DATA PROVIDED: Begin
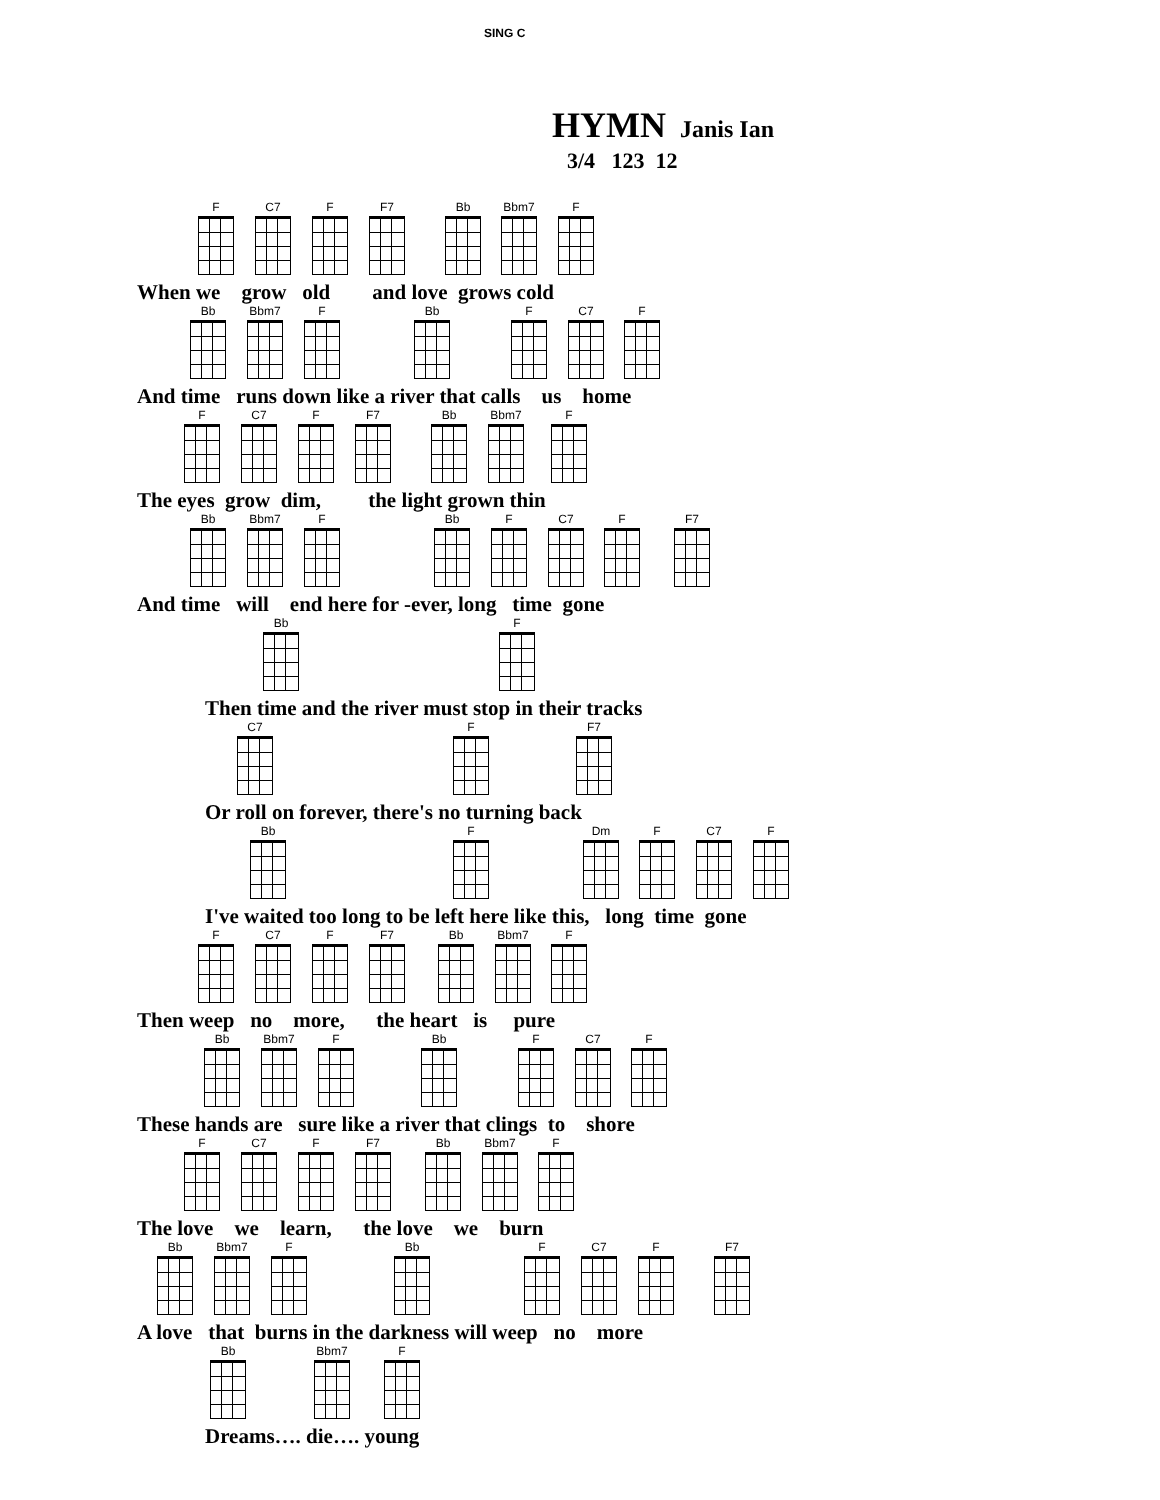SING C
HYMN Janis Ian
3/4 123 12
F C7 F F7 Bb Bbm7 F
When we grow old and love grows cold
Bb Bbm7 F Bb F C7 F
And time runs down like a river that calls us home
F C7 F F7 Bb Bbm7 F
The eyes grow dim, the light grown thin
Bb Bbm7 F Bb F C7 F F7
And time will end here for -ever, long time gone
Bb F
Then time and the river must stop in their tracks
C7 F F7
Or roll on forever, there's no turning back
Bb F Dm F C7 F
I've waited too long to be left here like this, long time gone
F C7 F F7 Bb Bbm7 F
Then weep no more, the heart is pure
Bb Bbm7 F Bb F C7 F
These hands are sure like a river that clings to shore
F C7 F F7 Bb Bbm7 F
The love we learn, the love we burn
Bb Bbm7 F Bb F C7 F F7
A love that burns in the darkness will weep no more
Bb Bbm7 F
Dreams…. die…. young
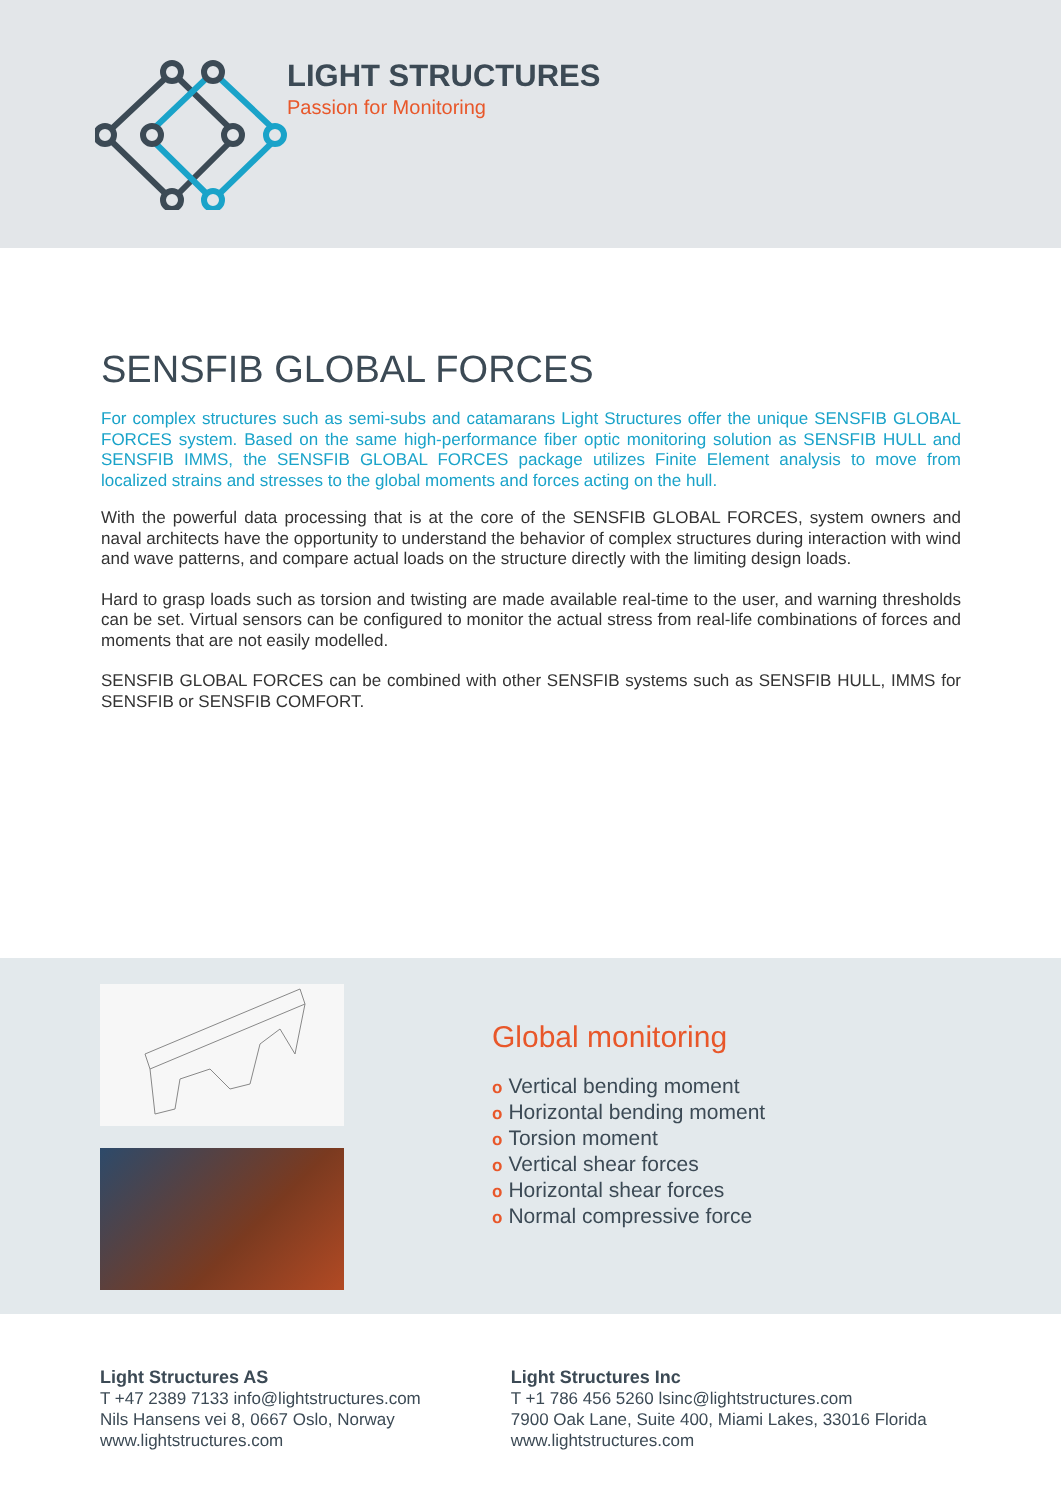LIGHT STRUCTURES
Passion for Monitoring
SENSFIB GLOBAL FORCES
For complex structures such as semi-subs and catamarans Light Structures offer the unique SENSFIB GLOBAL FORCES system. Based on the same high-performance fiber optic monitoring solution as SENSFIB HULL and SENSFIB IMMS, the SENSFIB GLOBAL FORCES package utilizes Finite Element analysis to move from localized strains and stresses to the global moments and forces acting on the hull.
With the powerful data processing that is at the core of the SENSFIB GLOBAL FORCES, system owners and naval architects have the opportunity to understand the behavior of complex structures during interaction with wind and wave patterns, and compare actual loads on the structure directly with the limiting design loads.
Hard to grasp loads such as torsion and twisting are made available real-time to the user, and warning thresholds can be set. Virtual sensors can be configured to monitor the actual stress from real-life combinations of forces and moments that are not easily modelled.
SENSFIB GLOBAL FORCES can be combined with other SENSFIB systems such as SENSFIB HULL, IMMS for SENSFIB or SENSFIB COMFORT.
Global monitoring
o Vertical bending moment
o Horizontal bending moment
o Torsion moment
o Vertical shear forces
o Horizontal shear forces
o Normal compressive force
Light Structures AS
T +47 2389 7133 info@lightstructures.com
Nils Hansens vei 8, 0667 Oslo, Norway
www.lightstructures.com
Light Structures Inc
T +1 786 456 5260 lsinc@lightstructures.com
7900 Oak Lane, Suite 400, Miami Lakes, 33016 Florida
www.lightstructures.com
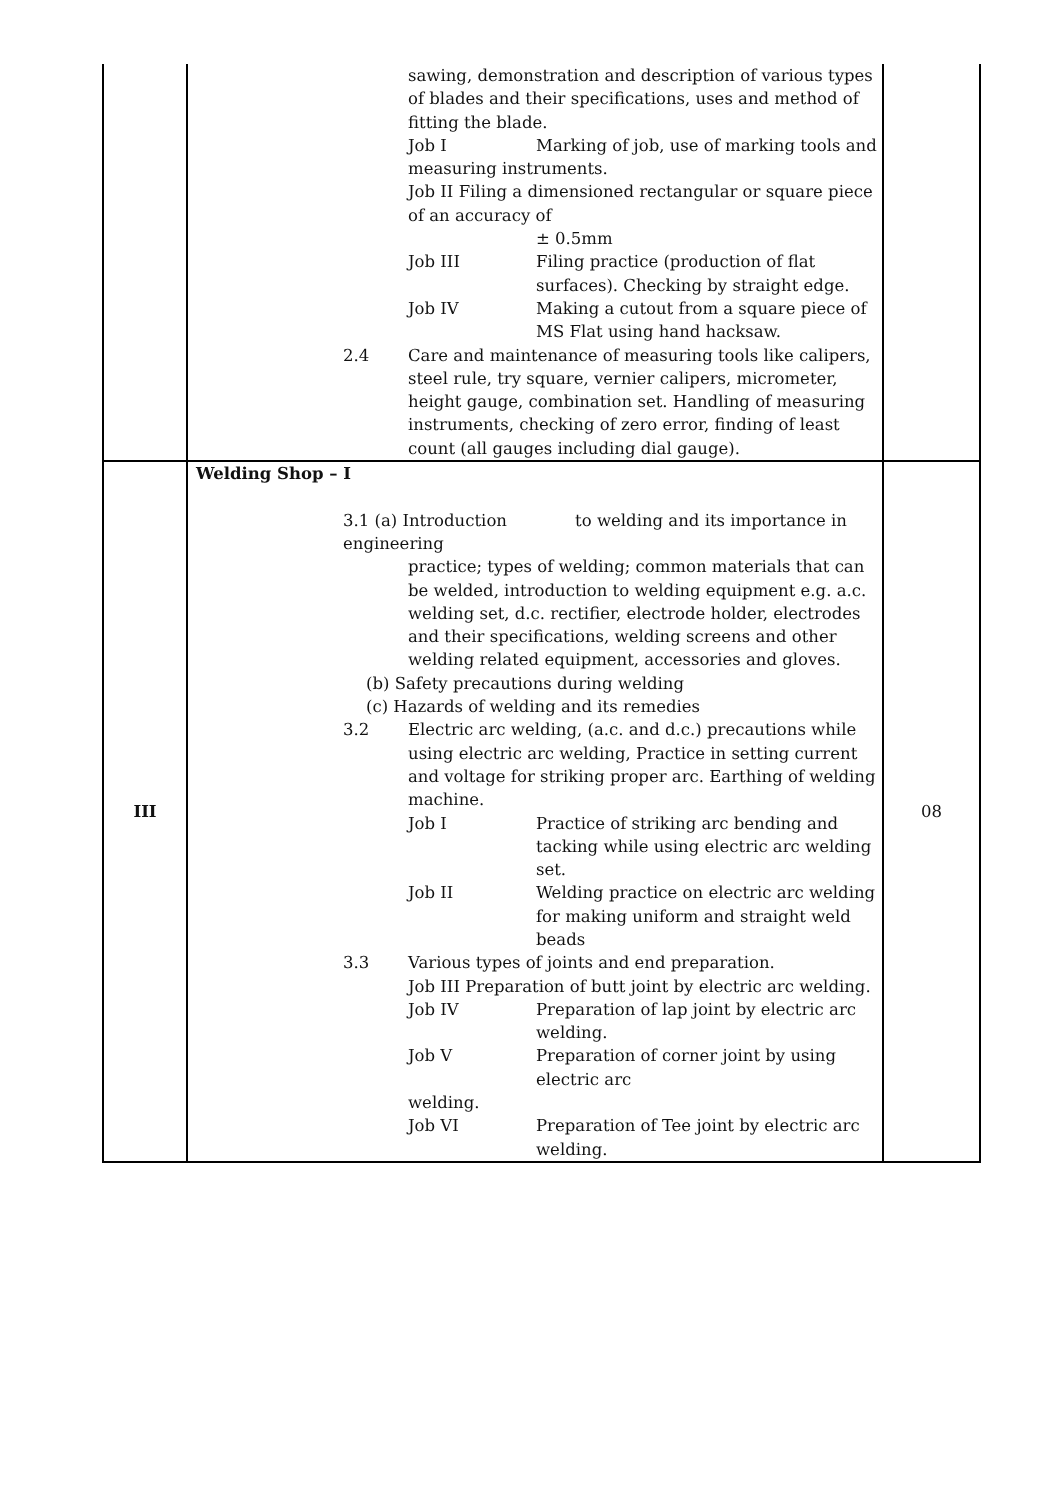| | sawing, demonstration and description of various types of blades and their specifications, uses and method of fitting the blade. Job I Marking of job, use of marking tools and measuring instruments. Job II Filing a dimensioned rectangular or square piece of an accuracy of ± 0.5mm Job III Filing practice (production of flat surfaces). Checking by straight edge. Job IV Making a cutout from a square piece of MS Flat using hand hacksaw. 2.4 Care and maintenance of measuring tools like calipers, steel rule, try square, vernier calipers, micrometer, height gauge, combination set. Handling of measuring instruments, checking of zero error, finding of least count (all gauges including dial gauge). | |
| III | Welding Shop – I 3.1 (a) Introduction to welding and its importance in engineering practice; types of welding; common materials that can be welded, introduction to welding equipment e.g. a.c. welding set, d.c. rectifier, electrode holder, electrodes and their specifications, welding screens and other welding related equipment, accessories and gloves. (b) Safety precautions during welding (c) Hazards of welding and its remedies 3.2 Electric arc welding, (a.c. and d.c.) precautions while using electric arc welding, Practice in setting current and voltage for striking proper arc. Earthing of welding machine. Job I Practice of striking arc bending and tacking while using electric arc welding set. Job II Welding practice on electric arc welding for making uniform and straight weld beads 3.3 Various types of joints and end preparation. Job III Preparation of butt joint by electric arc welding. Job IV Preparation of lap joint by electric arc welding. Job V Preparation of corner joint by using electric arc welding. Job VI Preparation of Tee joint by electric arc welding. | 08 |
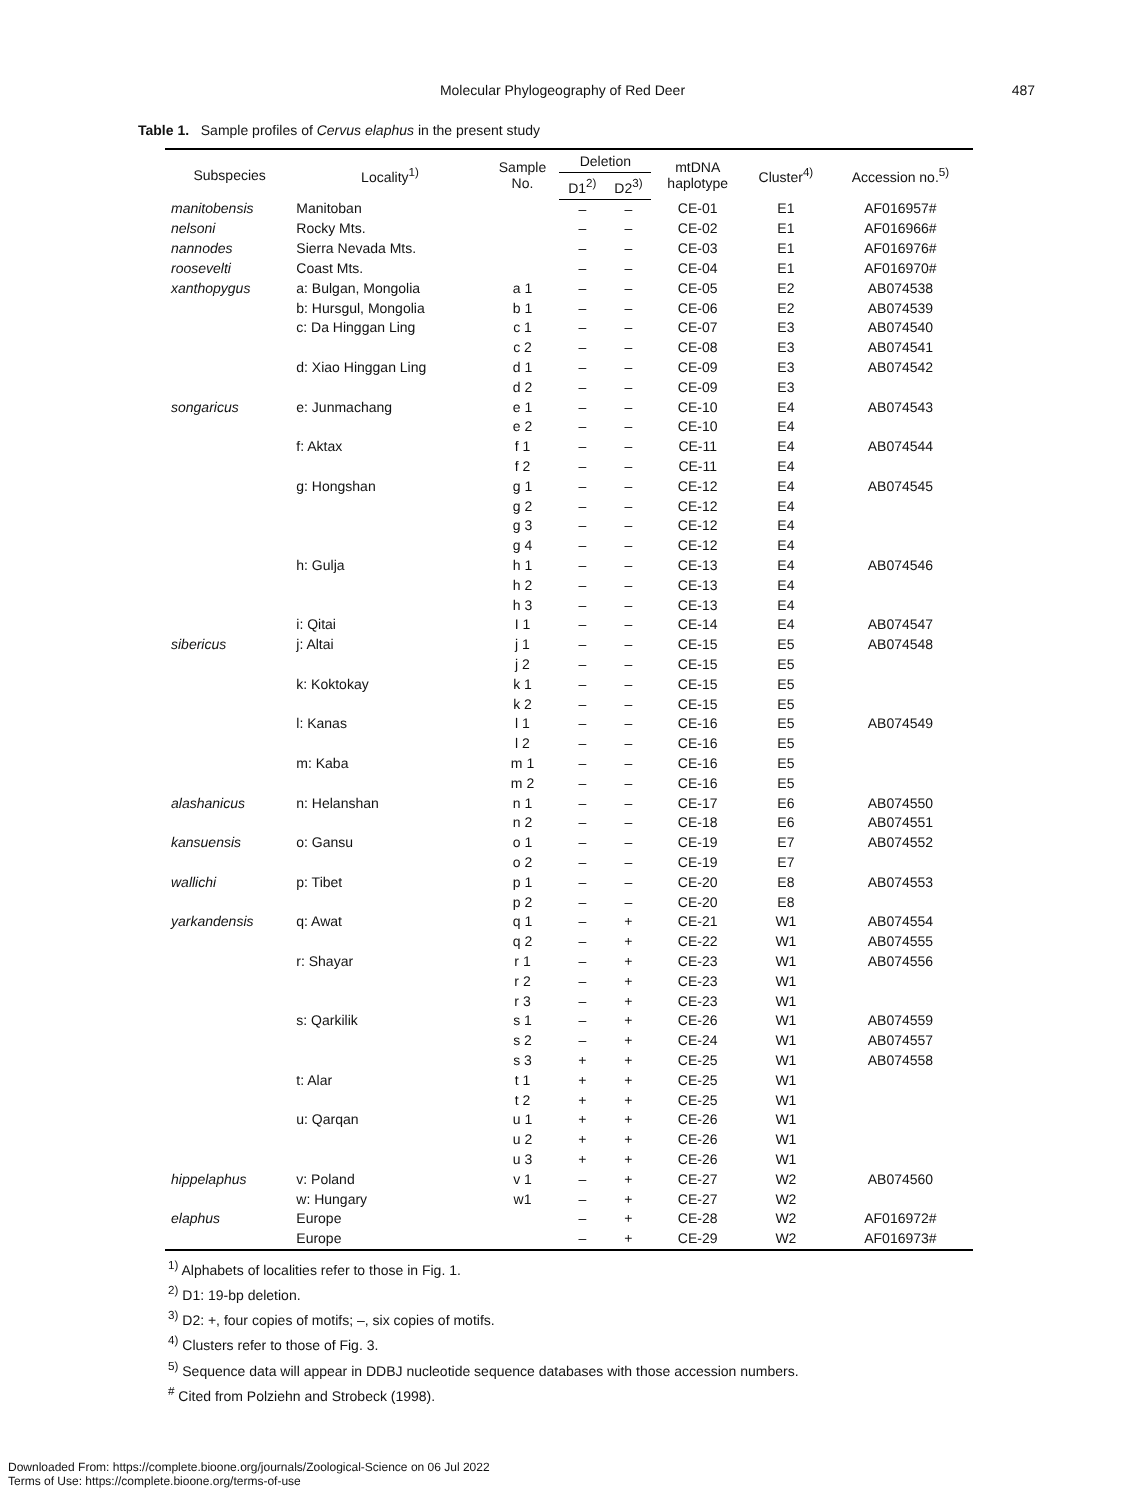Molecular Phylogeography of Red Deer 487
Table 1. Sample profiles of Cervus elaphus in the present study
| Subspecies | Locality<sup>1)</sup> | Sample No. | Deletion | | mtDNA haplotype | Cluster<sup>4)</sup> | Accession no.<sup>5)</sup> |
| --- | --- | --- | --- | --- | --- | --- | --- |
| | | | D1<sup>2)</sup> | D2<sup>3)</sup> | | | |
| manitobensis | Manitoban | | – | – | CE-01 | E1 | AF016957# |
| nelsoni | Rocky Mts. | | – | – | CE-02 | E1 | AF016966# |
| nannodes | Sierra Nevada Mts. | | – | – | CE-03 | E1 | AF016976# |
| roosevelti | Coast Mts. | | – | – | CE-04 | E1 | AF016970# |
| xanthopygus | a: Bulgan, Mongolia | a 1 | – | – | CE-05 | E2 | AB074538 |
| | b: Hursgul, Mongolia | b 1 | – | – | CE-06 | E2 | AB074539 |
| | c: Da Hinggan Ling | c 1 | – | – | CE-07 | E3 | AB074540 |
| | | c 2 | – | – | CE-08 | E3 | AB074541 |
| | d: Xiao Hinggan Ling | d 1 | – | – | CE-09 | E3 | AB074542 |
| | | d 2 | – | – | CE-09 | E3 | |
| songaricus | e: Junmachang | e 1 | – | – | CE-10 | E4 | AB074543 |
| | | e 2 | – | – | CE-10 | E4 | |
| | f: Aktax | f 1 | – | – | CE-11 | E4 | AB074544 |
| | | f 2 | – | – | CE-11 | E4 | |
| | g: Hongshan | g 1 | – | – | CE-12 | E4 | AB074545 |
| | | g 2 | – | – | CE-12 | E4 | |
| | | g 3 | – | – | CE-12 | E4 | |
| | | g 4 | – | – | CE-12 | E4 | |
| | h: Gulja | h 1 | – | – | CE-13 | E4 | AB074546 |
| | | h 2 | – | – | CE-13 | E4 | |
| | | h 3 | – | – | CE-13 | E4 | |
| | i: Qitai | I 1 | – | – | CE-14 | E4 | AB074547 |
| sibericus | j: Altai | j 1 | – | – | CE-15 | E5 | AB074548 |
| | | j 2 | – | – | CE-15 | E5 | |
| | k: Koktokay | k 1 | – | – | CE-15 | E5 | |
| | | k 2 | – | – | CE-15 | E5 | |
| | l: Kanas | l 1 | – | – | CE-16 | E5 | AB074549 |
| | | l 2 | – | – | CE-16 | E5 | |
| | m: Kaba | m 1 | – | – | CE-16 | E5 | |
| | | m 2 | – | – | CE-16 | E5 | |
| alashanicus | n: Helanshan | n 1 | – | – | CE-17 | E6 | AB074550 |
| | | n 2 | – | – | CE-18 | E6 | AB074551 |
| kansuensis | o: Gansu | o 1 | – | – | CE-19 | E7 | AB074552 |
| | | o 2 | – | – | CE-19 | E7 | |
| wallichi | p: Tibet | p 1 | – | – | CE-20 | E8 | AB074553 |
| | | p 2 | – | – | CE-20 | E8 | |
| yarkandensis | q: Awat | q 1 | – | + | CE-21 | W1 | AB074554 |
| | | q 2 | – | + | CE-22 | W1 | AB074555 |
| | r: Shayar | r 1 | – | + | CE-23 | W1 | AB074556 |
| | | r 2 | – | + | CE-23 | W1 | |
| | | r 3 | – | + | CE-23 | W1 | |
| | s: Qarkilik | s 1 | – | + | CE-26 | W1 | AB074559 |
| | | s 2 | – | + | CE-24 | W1 | AB074557 |
| | | s 3 | + | + | CE-25 | W1 | AB074558 |
| | t: Alar | t 1 | + | + | CE-25 | W1 | |
| | | t 2 | + | + | CE-25 | W1 | |
| | u: Qarqan | u 1 | + | + | CE-26 | W1 | |
| | | u 2 | + | + | CE-26 | W1 | |
| | | u 3 | + | + | CE-26 | W1 | |
| hippelaphus | v: Poland | v 1 | – | + | CE-27 | W2 | AB074560 |
| | w: Hungary | w1 | – | + | CE-27 | W2 | |
| elaphus | Europe | | – | + | CE-28 | W2 | AF016972# |
| | Europe | | – | + | CE-29 | W2 | AF016973# |
<sup>1)</sup> Alphabets of localities refer to those in Fig. 1.
<sup>2)</sup> D1: 19-bp deletion.
<sup>3)</sup> D2: +, four copies of motifs; –, six copies of motifs.
<sup>4)</sup> Clusters refer to those of Fig. 3.
<sup>5)</sup> Sequence data will appear in DDBJ nucleotide sequence databases with those accession numbers.
<sup>#</sup> Cited from Polziehn and Strobeck (1998).
Downloaded From: https://complete.bioone.org/journals/Zoological-Science on 06 Jul 2022
Terms of Use: https://complete.bioone.org/terms-of-use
DATA PROVIDED: End
**EXERCISE BRIEF:** All lines that contain the word "Vertical" must be copied from the records above.

**TASK OUTPUT:**
o Vertical bending moment
o Vertical shear forces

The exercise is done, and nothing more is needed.